The bulk of the work I’ve done over the years has been in line-of-business and back office applications: systems who often are called “enterprise” systems, where the people using the system are often not the same people as those paying to build it. These systems are usually some sort of data gathering application, replacing what was once manual paper forms in some way — payroll, leave application, inventory: those kinds of problems where the larger form of the solution is similar to other systems, but the devil is in the details.
In those systems, there usually is a set of common idioms on how to structure the system: there is a code which defines the domain objects or nouns of the system, above that is a layer of data access code whose job is to broker between the data store and the system at large, above of that is a different layer of code, services, whose job is to orchestrate the different business operations that define the application’s purpose. And then finally, on top of that layer cake, there’s the code responsible for translating and responding to the user’s actions, the user interface.
But, as I said: the devil is in the details. The map of the system may look the same from up above, but once you look into it more closely, the differences suddenly become massive. You start questioning thing: why should this class be over here? Shouldn’t this bit of code be in the method over there? Can we split up this method?
“No plan of operations extends with certainty beyond the first encounter with the enemy’s main strength”

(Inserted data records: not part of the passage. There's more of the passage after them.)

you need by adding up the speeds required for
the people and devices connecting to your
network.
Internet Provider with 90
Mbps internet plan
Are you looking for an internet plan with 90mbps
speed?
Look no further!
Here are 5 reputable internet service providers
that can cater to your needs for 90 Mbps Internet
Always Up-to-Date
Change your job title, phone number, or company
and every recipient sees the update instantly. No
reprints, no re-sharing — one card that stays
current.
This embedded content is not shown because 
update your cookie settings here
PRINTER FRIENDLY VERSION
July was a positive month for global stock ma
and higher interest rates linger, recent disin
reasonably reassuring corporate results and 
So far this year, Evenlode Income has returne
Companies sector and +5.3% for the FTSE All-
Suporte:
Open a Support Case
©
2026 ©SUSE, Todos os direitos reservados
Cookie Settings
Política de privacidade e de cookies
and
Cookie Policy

Helmuth von Moltke the Elder
The way we structure our systems is often a fight against entropy and expedience. I’m pretty sure a lot of other systems’ designs have slowly decayed as bugs are fixed, or features implemented: the neat little separations of concerns slowly disappear as we try to wrestle with the limits of our own knowledge and understanding.

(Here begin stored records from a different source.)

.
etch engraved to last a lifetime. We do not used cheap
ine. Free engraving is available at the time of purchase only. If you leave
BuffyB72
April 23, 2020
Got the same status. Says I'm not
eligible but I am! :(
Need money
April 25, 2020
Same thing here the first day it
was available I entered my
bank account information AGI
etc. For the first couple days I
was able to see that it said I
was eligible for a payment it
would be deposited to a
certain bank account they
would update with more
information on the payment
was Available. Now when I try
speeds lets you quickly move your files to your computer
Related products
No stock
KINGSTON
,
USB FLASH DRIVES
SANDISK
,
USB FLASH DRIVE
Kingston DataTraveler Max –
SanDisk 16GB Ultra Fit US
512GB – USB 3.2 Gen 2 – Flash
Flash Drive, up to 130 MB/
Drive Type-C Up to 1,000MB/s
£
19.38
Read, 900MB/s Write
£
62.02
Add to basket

The system I’m currently working on was built by several people, over a couple of years, and I’ve been tasked with untangling it from its dependencies on AppEngine as its original host environment. There is a lot to be done, a lot of technical debt to be paid off: bits of code in the wrong layer of the system; parts of the UI code reaching down directly into the database, bypassing the service layer; code that no longer has any purpose, some commented out, some still floating in the corpus, but vestigial and shrunken from its former state.
Whenever I work on such systems, I try to figure out the lay of the land, where each bit of functionality ought to be, and where it is now. I perform a sort of code archaeology: looking into the system’s history through what it is now.

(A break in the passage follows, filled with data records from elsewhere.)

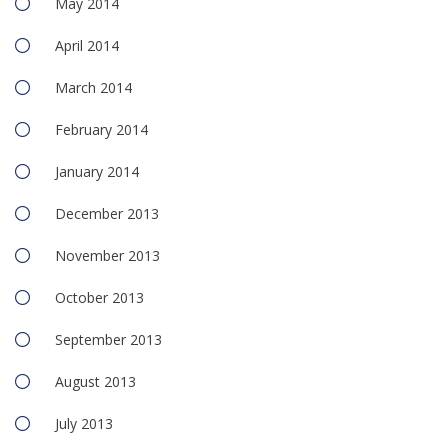
May 2014
April 2014
March 2014
February 2014
January 2014
December 2013
November 2013
October 2013
September 2013
August 2013
July 2013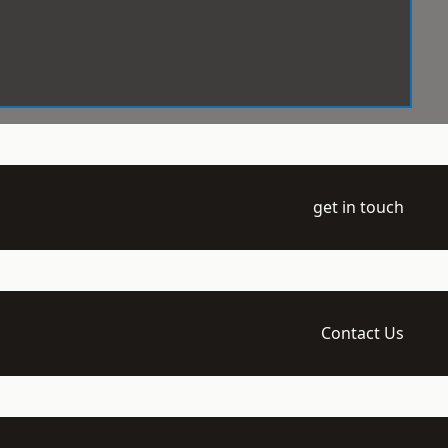
get in touch
Contact Us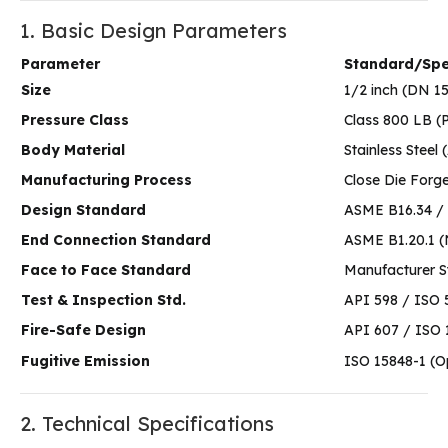
1. Basic Design Parameters
Parameter
Standard/Spec
Size
1/2 inch (DN 1
Pressure Class
Class 800 LB (
Body Material
Stainless Stee
Manufacturing Process
Close Die Forg
Design Standard
ASME B16.34 / 
End Connection Standard
ASME B1.20.1 
Face to Face Standard
Manufacturer 
Test & Inspection Std.
API 598 / ISO 
Fire-Safe Design
API 607 / ISO 
Fugitive Emission
ISO 15848-1 (O
2. Technical Specifications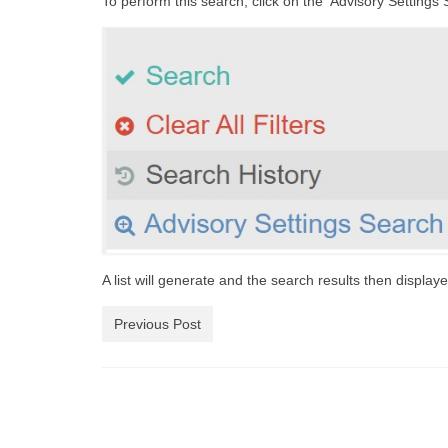
To perform this search, click on the ‘Advisory Settings 
A list will generate and the search results then displaye
Previous Post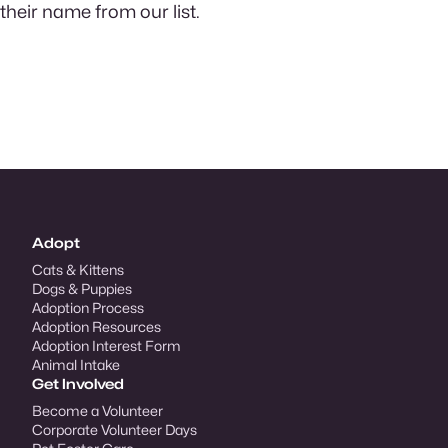
their name from our list.
Adopt
Cats & Kittens
Dogs & Puppies
Adoption Process
Adoption Resources
Adoption Interest Form
Animal Intake
Get Involved
Become a Volunteer
Corporate Volunteer Days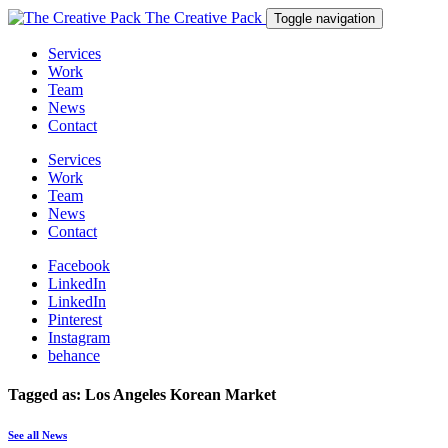
The Creative Pack
Toggle navigation
Services
Work
Team
News
Contact
Services
Work
Team
News
Contact
Facebook
LinkedIn
LinkedIn
Pinterest
Instagram
behance
Tagged as: Los Angeles Korean Market
See all News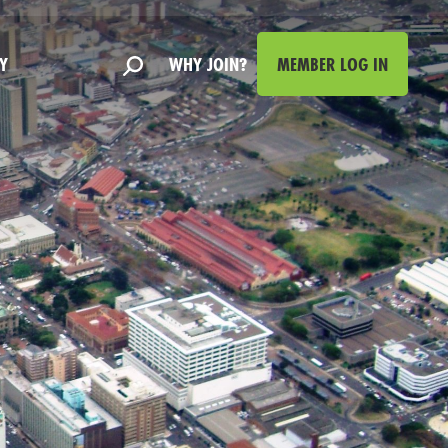
Y
WHY JOIN?
MEMBER LOG IN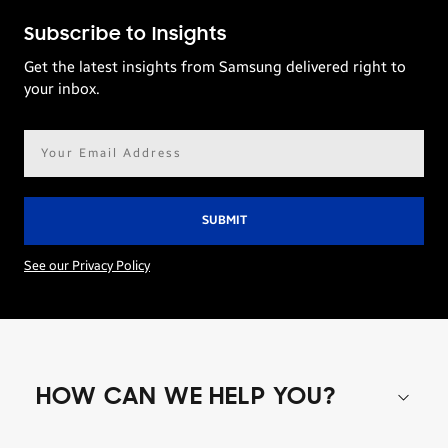
Subscribe to Insights
Get the latest insights from Samsung delivered right to
your inbox.
Email
address*
See our Privacy Policy
HOW CAN WE HELP YOU?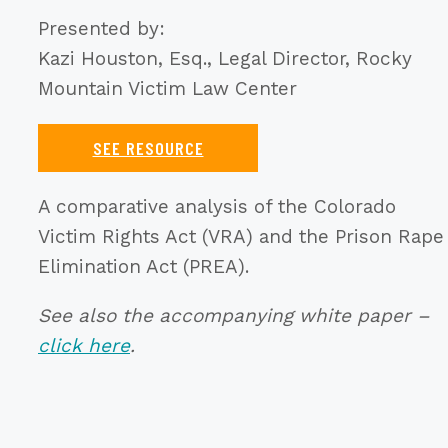
Presented by:
Kazi Houston, Esq., Legal Director, Rocky
Mountain Victim Law Center
SEE RESOURCE
A comparative analysis of the Colorado
Victim Rights Act (VRA) and the Prison Rape
Elimination Act (PREA).
See also the accompanying white paper –
click here
.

Understanding the lay of the land gives me a way to figure out how to fight entropy: it gives me a way to recover the lost structure of the system, covered in all of the scar tissue from real world use. I often fight my urge to criticize the system’s design as it is now, as often things are where they are for very good reason: a bug needed to be fixed here, causing a ripple of changes which duplicated code over there, and there wasn’t any time to clean things up; that module used to be part of a particular feature, but that feature was papered over in the time since, duplicated by a different feature.
Sometimes though: you have to accept that the true design of the system is only evident in hindsight: in the crucible of real world usage will you actually understand what code is necessary, and what isn’t. No plan survives first contact with the enemy.
From Here To There
There’s a very informative book I read early in my career titled Working Effectively with Legacy Code, by Michael Feathers. In it, he details various tools and strategies for working with legacy codebases, and he defines legacy code as any code that lacks tests. I’d argue further: all code eventually becomes legacy code, even with tests, as the whole design of the system slowly succumbs to entropy and chaos. Tests only prevent regression: they prevent you from reintroducing known bugs; they cannot stop you from introducing new ones. New bugs are often introduced because new code interacts in a novel way with old code: code paths never thought about, never really tested, combinations of state that have not really been considered. Entropy.
So, a lot of the strategies described in that book can still be effective in dealing with entropy in the large: finding the seams, breaking large bits of code into smaller collaborators, making small changes.
Tests are only a part of the story, and the design and structure of the system is another. Structure is anti-entropy in action: a way of reducing complexity and chaos. But tests allow you to have more confidence restructuring the system: again, tests prevent regression, so you know at least you aren’t reintroducing problems, but we have to take the trade-off of the probability of new problems arising.
Eventually, we have to accept that all systems cannot be designed perfectly: entropy cannot be completely beat. No business can afford to stay still for long. Eventually, other bugs will be need to be fixed, and new features will need to be implemented.
We fight entropy in our systems every day: I mean, the whole endeavour of software is fundamentally a fight against entropy, come to think of it. We just need to choose what battles to pick.